_Text_:
------------------------------------------------------------

Save in your favorite editor, and create and upload your PIP

Name: OAuthPIP
Description: Parses the scope and ClientID OAuth attributes and makes them available for simple CBA policies
Type: JavaScript
Script: <Upload your file>

OAuthPIP

Step 3) Use your attribute in your CBA policy and profit!

------------------------------------------------------------

_Provided material_:

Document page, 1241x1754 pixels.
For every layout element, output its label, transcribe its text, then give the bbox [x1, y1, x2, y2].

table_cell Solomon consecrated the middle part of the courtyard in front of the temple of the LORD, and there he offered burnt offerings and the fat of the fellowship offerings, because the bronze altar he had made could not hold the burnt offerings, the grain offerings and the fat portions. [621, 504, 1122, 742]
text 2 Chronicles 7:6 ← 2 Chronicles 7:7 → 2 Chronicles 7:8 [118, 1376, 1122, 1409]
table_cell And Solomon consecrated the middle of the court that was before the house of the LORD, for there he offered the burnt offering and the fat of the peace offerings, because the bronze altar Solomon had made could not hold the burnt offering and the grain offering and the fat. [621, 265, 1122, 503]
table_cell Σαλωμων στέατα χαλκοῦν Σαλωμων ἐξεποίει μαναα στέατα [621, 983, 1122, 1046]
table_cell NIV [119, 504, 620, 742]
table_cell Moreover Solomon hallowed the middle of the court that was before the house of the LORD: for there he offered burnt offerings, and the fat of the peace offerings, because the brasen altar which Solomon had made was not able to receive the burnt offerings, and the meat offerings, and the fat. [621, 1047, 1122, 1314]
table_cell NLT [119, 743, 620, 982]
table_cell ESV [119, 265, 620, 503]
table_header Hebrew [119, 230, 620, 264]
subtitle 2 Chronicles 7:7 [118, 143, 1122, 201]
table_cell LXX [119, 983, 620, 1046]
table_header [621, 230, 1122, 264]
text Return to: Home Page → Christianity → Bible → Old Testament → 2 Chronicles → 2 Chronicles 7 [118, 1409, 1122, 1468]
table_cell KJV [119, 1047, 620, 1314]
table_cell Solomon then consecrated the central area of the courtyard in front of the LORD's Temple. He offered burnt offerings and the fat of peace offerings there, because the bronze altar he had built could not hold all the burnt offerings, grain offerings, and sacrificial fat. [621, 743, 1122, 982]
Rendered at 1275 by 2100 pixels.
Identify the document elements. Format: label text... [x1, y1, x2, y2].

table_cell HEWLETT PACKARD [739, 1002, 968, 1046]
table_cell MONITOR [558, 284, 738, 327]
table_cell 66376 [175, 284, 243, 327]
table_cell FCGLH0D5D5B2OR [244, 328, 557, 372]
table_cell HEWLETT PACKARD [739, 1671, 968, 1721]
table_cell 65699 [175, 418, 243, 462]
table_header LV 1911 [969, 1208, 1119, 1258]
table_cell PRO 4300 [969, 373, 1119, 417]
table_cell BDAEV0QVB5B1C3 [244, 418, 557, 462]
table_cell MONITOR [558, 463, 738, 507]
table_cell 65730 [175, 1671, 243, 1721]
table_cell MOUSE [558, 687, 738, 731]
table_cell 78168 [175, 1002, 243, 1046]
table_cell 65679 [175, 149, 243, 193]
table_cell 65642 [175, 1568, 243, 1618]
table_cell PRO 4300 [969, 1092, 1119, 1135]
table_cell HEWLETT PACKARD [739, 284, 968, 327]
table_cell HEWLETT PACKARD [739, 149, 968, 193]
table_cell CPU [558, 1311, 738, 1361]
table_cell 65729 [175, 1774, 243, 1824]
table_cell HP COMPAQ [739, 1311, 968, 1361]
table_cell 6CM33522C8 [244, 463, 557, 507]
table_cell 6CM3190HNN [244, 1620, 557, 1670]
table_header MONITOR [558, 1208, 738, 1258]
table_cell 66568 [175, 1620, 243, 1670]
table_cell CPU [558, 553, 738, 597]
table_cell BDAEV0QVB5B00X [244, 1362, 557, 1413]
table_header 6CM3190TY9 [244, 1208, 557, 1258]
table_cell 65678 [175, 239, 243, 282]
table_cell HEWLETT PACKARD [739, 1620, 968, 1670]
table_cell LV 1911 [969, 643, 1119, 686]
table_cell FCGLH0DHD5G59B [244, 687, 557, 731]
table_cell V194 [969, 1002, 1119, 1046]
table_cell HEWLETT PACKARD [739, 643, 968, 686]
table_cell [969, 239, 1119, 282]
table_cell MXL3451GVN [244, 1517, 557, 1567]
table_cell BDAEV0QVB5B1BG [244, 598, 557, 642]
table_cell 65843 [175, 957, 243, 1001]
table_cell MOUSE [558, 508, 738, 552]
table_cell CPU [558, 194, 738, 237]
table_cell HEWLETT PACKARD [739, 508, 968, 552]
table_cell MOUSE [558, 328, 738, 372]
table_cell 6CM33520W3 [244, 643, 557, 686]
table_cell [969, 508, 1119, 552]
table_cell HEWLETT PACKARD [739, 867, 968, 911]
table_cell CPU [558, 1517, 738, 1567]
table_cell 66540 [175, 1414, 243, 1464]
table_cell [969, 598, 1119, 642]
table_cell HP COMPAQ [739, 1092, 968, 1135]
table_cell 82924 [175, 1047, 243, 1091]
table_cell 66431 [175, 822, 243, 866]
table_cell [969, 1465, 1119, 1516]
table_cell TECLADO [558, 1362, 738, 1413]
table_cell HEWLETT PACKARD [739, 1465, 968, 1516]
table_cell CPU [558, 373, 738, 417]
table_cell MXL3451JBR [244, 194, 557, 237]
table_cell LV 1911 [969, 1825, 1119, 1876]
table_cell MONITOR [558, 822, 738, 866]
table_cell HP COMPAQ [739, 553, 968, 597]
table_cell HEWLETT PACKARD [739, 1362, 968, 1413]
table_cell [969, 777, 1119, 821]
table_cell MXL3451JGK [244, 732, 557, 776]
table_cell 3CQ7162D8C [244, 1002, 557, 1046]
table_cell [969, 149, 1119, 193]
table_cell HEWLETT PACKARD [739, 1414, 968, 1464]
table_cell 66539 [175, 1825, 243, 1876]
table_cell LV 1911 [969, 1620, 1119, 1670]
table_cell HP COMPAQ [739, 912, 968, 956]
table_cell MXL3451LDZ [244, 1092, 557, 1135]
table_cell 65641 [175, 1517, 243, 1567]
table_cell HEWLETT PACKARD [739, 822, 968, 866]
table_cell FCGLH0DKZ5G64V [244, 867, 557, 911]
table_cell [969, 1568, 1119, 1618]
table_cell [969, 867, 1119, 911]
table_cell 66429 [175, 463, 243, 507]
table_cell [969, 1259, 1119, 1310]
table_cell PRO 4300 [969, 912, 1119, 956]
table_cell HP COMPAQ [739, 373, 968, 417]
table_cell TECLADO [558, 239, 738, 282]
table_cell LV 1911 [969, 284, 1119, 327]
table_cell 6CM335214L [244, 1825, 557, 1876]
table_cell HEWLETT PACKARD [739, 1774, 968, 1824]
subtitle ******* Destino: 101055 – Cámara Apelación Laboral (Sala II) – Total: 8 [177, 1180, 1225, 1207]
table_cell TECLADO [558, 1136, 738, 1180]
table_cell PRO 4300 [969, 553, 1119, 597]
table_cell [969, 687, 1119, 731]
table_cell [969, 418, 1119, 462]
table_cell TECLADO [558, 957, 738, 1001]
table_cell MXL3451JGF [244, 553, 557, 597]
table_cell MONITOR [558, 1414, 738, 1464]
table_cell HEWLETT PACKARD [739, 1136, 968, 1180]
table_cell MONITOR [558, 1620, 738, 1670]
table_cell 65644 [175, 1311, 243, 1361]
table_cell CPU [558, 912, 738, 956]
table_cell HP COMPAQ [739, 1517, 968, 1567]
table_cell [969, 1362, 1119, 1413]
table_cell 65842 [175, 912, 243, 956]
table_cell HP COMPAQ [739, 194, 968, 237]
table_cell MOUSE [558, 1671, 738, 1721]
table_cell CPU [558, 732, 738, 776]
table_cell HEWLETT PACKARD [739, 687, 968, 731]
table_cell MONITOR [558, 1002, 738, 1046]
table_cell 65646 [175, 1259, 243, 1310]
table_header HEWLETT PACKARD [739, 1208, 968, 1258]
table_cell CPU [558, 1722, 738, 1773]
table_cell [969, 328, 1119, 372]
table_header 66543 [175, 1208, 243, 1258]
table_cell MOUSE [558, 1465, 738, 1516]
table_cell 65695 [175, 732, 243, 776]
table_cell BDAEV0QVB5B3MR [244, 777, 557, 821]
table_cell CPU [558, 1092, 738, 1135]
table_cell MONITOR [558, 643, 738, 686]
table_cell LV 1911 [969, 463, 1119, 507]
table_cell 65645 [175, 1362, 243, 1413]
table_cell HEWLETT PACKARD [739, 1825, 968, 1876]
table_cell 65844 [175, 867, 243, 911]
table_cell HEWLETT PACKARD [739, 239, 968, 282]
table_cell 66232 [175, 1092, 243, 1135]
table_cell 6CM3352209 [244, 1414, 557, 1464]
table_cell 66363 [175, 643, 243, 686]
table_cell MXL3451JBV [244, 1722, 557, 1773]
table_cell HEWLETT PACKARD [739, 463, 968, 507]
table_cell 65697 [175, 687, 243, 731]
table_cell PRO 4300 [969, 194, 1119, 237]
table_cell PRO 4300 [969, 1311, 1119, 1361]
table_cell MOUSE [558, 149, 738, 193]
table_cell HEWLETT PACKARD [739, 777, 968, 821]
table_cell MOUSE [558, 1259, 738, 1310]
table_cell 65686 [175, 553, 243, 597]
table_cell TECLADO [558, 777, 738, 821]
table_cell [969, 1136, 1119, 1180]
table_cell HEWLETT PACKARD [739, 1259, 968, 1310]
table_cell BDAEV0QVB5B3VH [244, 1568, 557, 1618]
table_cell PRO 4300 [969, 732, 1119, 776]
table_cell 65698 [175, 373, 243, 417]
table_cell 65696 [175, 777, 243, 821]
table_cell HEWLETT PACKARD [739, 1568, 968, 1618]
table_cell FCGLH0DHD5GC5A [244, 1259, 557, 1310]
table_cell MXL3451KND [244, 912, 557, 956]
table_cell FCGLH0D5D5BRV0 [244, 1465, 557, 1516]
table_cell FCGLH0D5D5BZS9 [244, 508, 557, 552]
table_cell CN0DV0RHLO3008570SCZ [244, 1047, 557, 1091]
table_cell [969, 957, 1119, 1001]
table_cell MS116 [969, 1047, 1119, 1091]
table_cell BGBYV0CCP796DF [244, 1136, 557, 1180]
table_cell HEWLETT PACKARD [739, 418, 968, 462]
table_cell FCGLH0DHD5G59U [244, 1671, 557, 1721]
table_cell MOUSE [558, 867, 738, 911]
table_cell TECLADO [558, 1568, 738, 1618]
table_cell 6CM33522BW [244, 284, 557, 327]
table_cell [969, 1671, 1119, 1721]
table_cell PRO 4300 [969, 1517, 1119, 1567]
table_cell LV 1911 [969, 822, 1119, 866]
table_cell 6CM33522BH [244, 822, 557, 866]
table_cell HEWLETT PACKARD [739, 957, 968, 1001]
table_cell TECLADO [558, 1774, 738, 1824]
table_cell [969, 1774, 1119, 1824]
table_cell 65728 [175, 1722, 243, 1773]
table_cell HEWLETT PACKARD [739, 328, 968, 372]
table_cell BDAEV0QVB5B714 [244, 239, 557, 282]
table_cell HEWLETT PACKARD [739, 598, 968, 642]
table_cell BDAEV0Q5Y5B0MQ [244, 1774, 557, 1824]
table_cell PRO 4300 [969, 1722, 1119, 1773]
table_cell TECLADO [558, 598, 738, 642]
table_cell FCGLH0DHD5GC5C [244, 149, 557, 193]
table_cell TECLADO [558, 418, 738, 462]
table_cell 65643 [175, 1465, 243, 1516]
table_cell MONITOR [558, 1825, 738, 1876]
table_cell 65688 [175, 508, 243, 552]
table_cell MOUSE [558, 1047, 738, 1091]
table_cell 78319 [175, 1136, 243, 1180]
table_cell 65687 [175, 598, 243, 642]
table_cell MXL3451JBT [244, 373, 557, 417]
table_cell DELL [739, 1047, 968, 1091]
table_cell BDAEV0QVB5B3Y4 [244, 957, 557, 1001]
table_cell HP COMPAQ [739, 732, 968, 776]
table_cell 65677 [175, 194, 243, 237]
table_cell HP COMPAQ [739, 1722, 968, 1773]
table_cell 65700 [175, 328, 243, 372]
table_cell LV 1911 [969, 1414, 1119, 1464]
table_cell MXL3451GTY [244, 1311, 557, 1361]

------------------------------------------------------------

_Questions on the material_:
a – Using the OAuthPIP text, say whether each statement agrees with it, answering yes or no and quoting the words that decide it: (i) the PIP's type is JavaScript; (ii) the PIP parses the scope and ClientID OAuth attributes; (iii) the PIP is meant for complex CBA policies.
b – In the OAuthPIP text, what does Step 3 tell you to do?
The records have nothing to do with the text.

_Exercise results_:
a –
(i) Yes: "Type: JavaScript"
(ii) Yes: "Parses the scope and ClientID OAuth attributes"
(iii) No: "makes them available for simple CBA policies"

b – Use your attribute in your CBA policy.